The county should not be using its most expensive beds, those at the Salt Lake County Jail, to warehouse the area's chronically homeless or alcoholics.
Gill pointed to a publicized incident out of Reno, Nev., where police for many years dealt with a homeless alcoholic named Murray Barr. He was nicknamed Million Dollar Murray because of how much he single-handedly cost taxpayers because of his addictions.
Across the nation, 14 percent to 17 percent of chronic offenders will eat up about 80 percent of a law enforcement agency's resources, Gill said studies have shown.
While he called the situation a challenge, he said it was not hopeless. He noted programs like Sunrise Metro, an apartment complex for chronically homeless people dealing with addiction or mental illness, are steps in trying to solve the problem.
In the case of Tsosie, police are also disturbed that the frequency of his offenses appear to be picking up, and becoming more serious.
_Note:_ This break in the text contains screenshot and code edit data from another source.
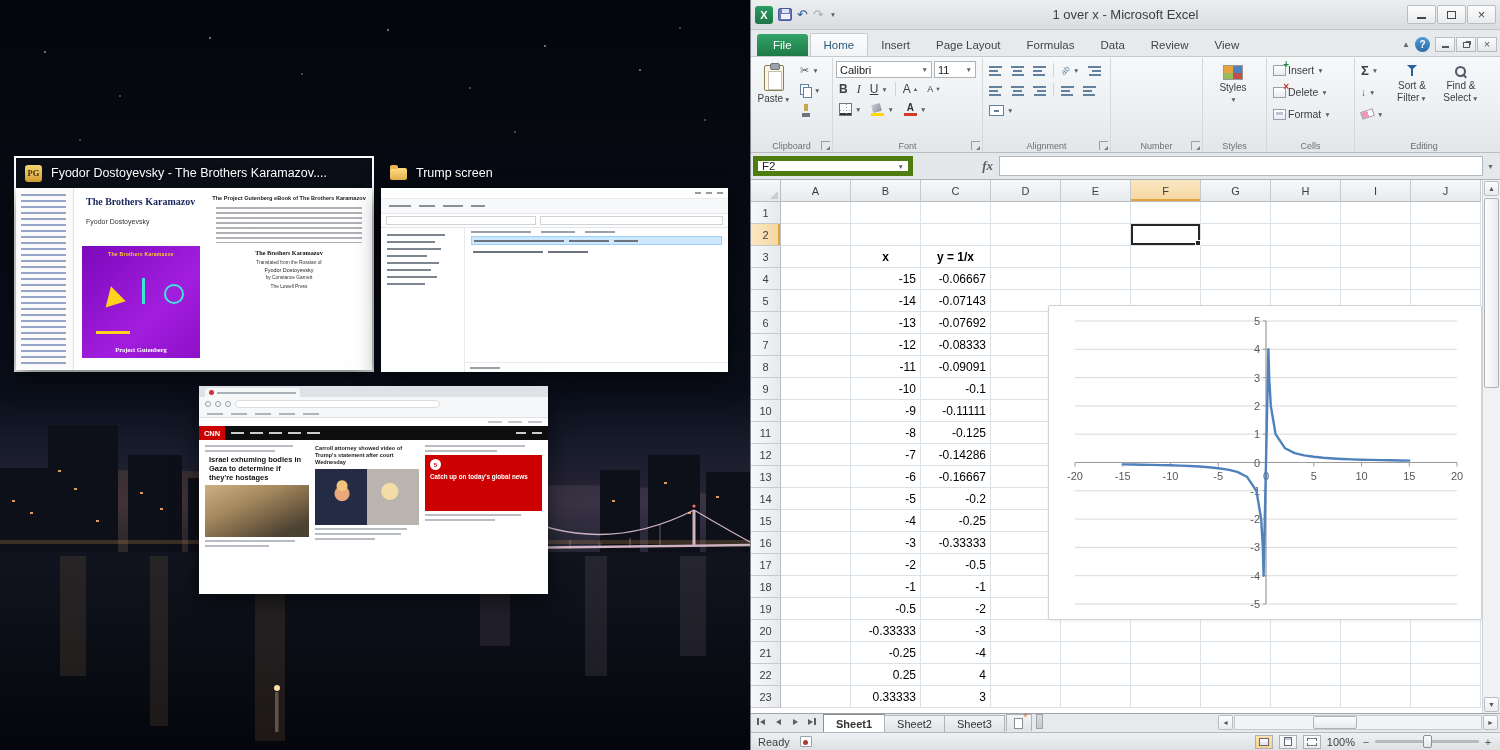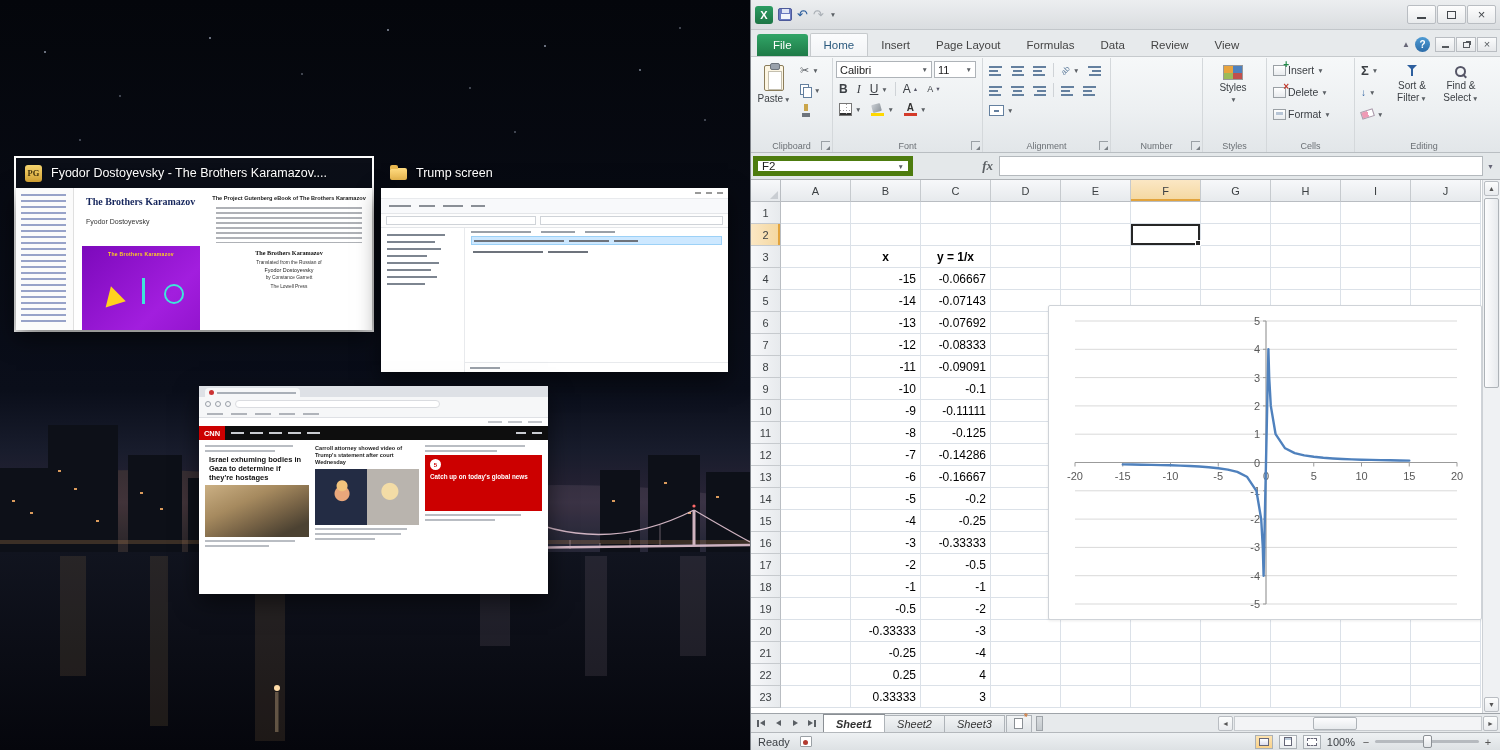--- a/index.html
+++ b/index.html
@@ -515,6 +515,7 @@
         <span class="redo">↷</span>
         <span class="dd">▼</span>
       </div>
+      <span class="t-title">1 over x  -  Microsoft Excel</span>
       <div class="winbtns">
         <div class="wbtn">
             <span class="mini"></span>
In September, he was charged with felony shoplifting. Already in October, six different cases have been filed against Tsosie in court, mostly for alcohol-related offenses and another felony shoplifting charge.
He was charged Tuesday in Salt Lake County Justice Court with public intoxication for an incident on Oct. 13, the same day he was charged with having an open container.
For his most recent offense, he was charged with felony kidnapping and misdemeanor intoxication.
On Oct. 14, Powell said Tsosie became very intoxicated, went outside of his apartment naked from the waist down, and chased about five girls all under the age of 12. He was able to grab one of the girls, who quickly worked her way free and ran.
"It's definitely a scary situation, especially for young children," he said.
Police responded quickly and were able to arrest him before anyone was harmed. He was booked into the Salt Lake County Jail for investigation of child kidnapping, five counts of lewdness involving a child, public intoxication and disorderly conduct.
Powell said Tsosie was so intoxicated that he passed out in the officer's patrol car on the way to jail.
During his initial appearance on Thursday, a judge denied his request for release to Pre-trial Services. A bail hearing is scheduled for Nov. 14.